Treating mental illness with drugs is an area that faces major difficulties. First, mental illness provides few physical manifestations; there are no medical tests that will verify a diagnosis. Second, it is difficult to hypothesize a treatment when there are no physical clues to begin with. Third, mental illness has long been a refuge for desperately unhappy people as a convenient way to cry out for help and easily receive it. Over the years several mental health manifestations have become popular before disappearing from history as others have taken their place. When was the last time a woman was diagnosed with “hysteria?” These factors make it difficult for researchers who diligently try to find means of lessening human suffering. But on the other hand, it makes it easier to make money selling treatments and drugs of dubious value.
The treatment of depression is perhaps the best example of all three factors in play. The defining of depression as a mental illness leads most conveniently to the notion that it must be caused by some change in brain function. If one is driven to provide treatment, then the assumption that a chemical imbalance is responsible is convenient; chemical imbalances can be dealt with.
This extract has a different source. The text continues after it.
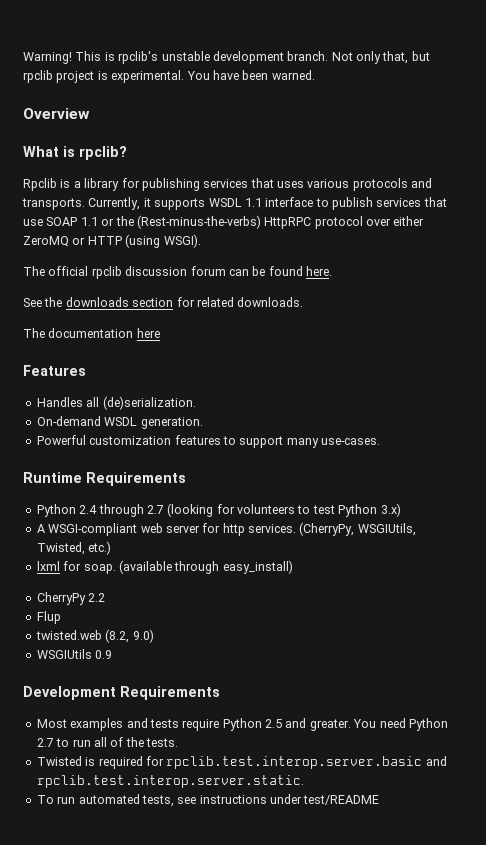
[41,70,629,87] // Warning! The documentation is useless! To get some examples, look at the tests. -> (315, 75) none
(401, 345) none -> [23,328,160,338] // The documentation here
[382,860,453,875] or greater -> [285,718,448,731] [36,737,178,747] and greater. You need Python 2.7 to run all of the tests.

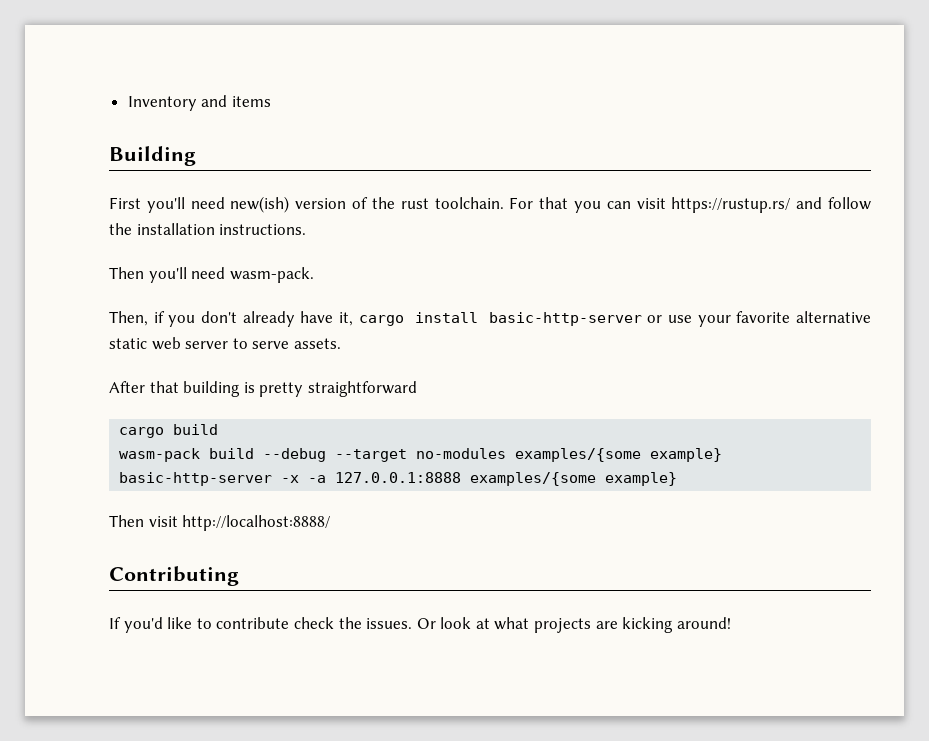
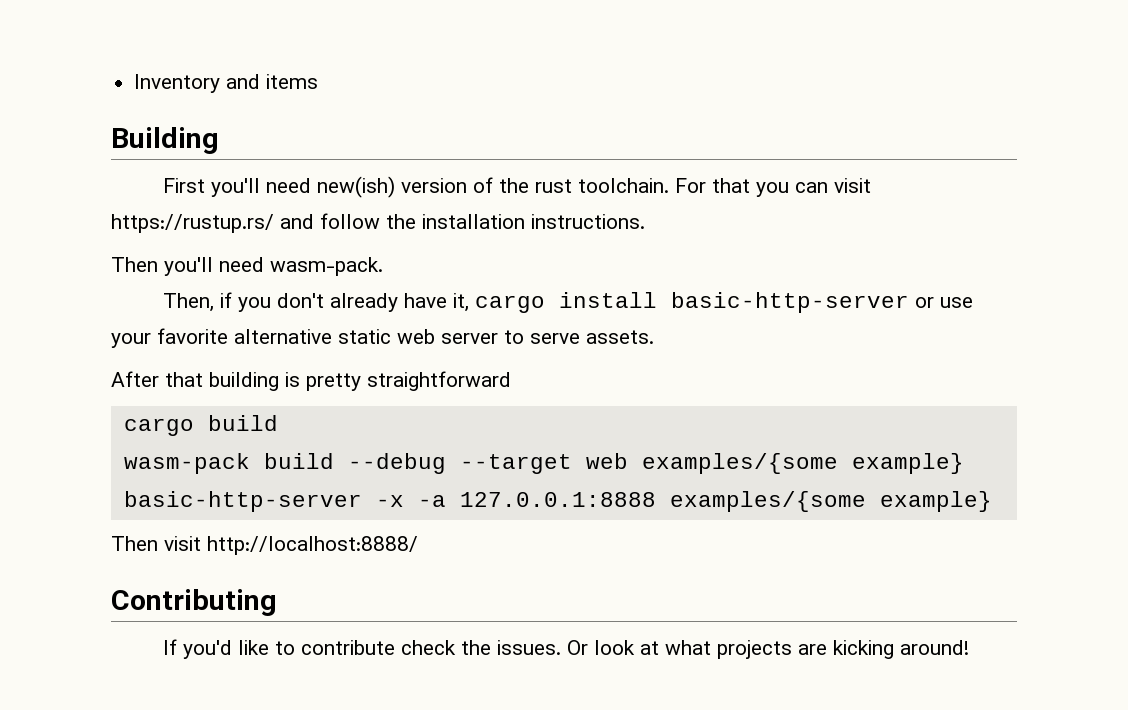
[416,448,507,459] no-modules -> [585,453,628,469] web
But which chemicals and what is the cause. With nothing better to go with, try changing the quantities of chemicals that are known to affect brain behavior. Easy choices included the neurotransmitters serotonin, dopamine, and norepinephrine. Trying to control the quantity of serotonin active in the brain became the treatment of choice. Most antidepressant drugs in the marketplace are classified as SSRIs (selective serotonin uptake inhibitors). Serotonin is produced by the brain as needed and then reabsorbed. These drugs inhibit this reabsorption to produce an altered, higher level of serotonin. People suffering from depression tend to feel relief from their symptoms when SSRIs are prescribed. This has led to relief for many patients and vast profits for pharmaceutical companies.
This happy convergence of interests has recently been called into question by scientists who managed to measure or alter the level of serotonin in subjects’ brains by other means—not an easy thing to do. The results of these studies were commented upon in The Economist in the note A popular medical explanation for depression is rebuffed. The researchers’ findings are briefly summarized.
“One looks at levels of serotonin and its breakdown products in blood and spinal-cord fluid, taking these as proxies for the amount in the brain, which it is unsafe to measure directly in living people. Work in this strand, the review concludes, shows no difference between the clinically depressed and the healthy.”
“A…line of research depends on the fact that serotonin is made from tryptophan, a substance the body cannot synthesise, and so must ingest from food. In these experiments participants’ serotonin levels are lowered by depriving them of tryptophan. Dr Moncrieff’s team concluded that lowering serotonin in this way did not produce depression in hundreds of healthy volunteers.”
“Last, the researchers looked at big genetic analyses. These found no differences between genes that regulate the serotonin transporter in those with depression and those without it.”
According to these findings, serotonin has nothing to do with depression. The article treats this as a startling result.
“If serotonin is not the cause of depression, that raises questions about SSRIs. These do help some new patients, but not others. And they come at a cost. Possible side-effects include loss of libido and inability to reach an orgasm. They can also be hard to stop taking, leaving some who recover from depression dependent on them for life.”
“Already, clinical practice is changing to emphasise dealing with environmental triggers of depression, such as adversity and poor coping skills, rather than deploying drugs. But it would still be good to understand upfront who will benefit from SSRIs and who won’t. Without the serotonin hypothesis, doctors are, in this regard, back to square one.”
That conclusion is incorrect. This is not the first time that the popular press has been led to conclude that “antidepressants don’t work.” Doctors and pharmaceutical companies will most likely sell and prescribe SSRIs just as they always have. They have long known that SSRIs operated mostly—perhaps entirely—by a placebo effect. The clinical tests providing approval for sale indicate that SSRIs behave only slightly better than an inert placebo pill. Double blind tests can be manipulated to bias results in the desired direction. Telling a participant that they might be given a pill that would improve their depression means that they likely will feel better if they think they have received the active pill. That is the placebo effect. Since SSRIs produce side effects, this can produce an enhanced placebo effect making the SSRI look even better than it is. These considerations have led to many confrontations over the efficacy, if any, of SSRIs. This situation was described in Antidepressant Drugs versus Placebos.
The article is correct in suggesting that there are other
ways of approaching depression that need not involve taking dangerous drugs. In Treating Depression: It’s Free, It’s Healthy, and It Works, the benefits of physical exercise were highlighted. Apparently, exercise is a better
antidepressant than an SSRI, and with only positive side effects.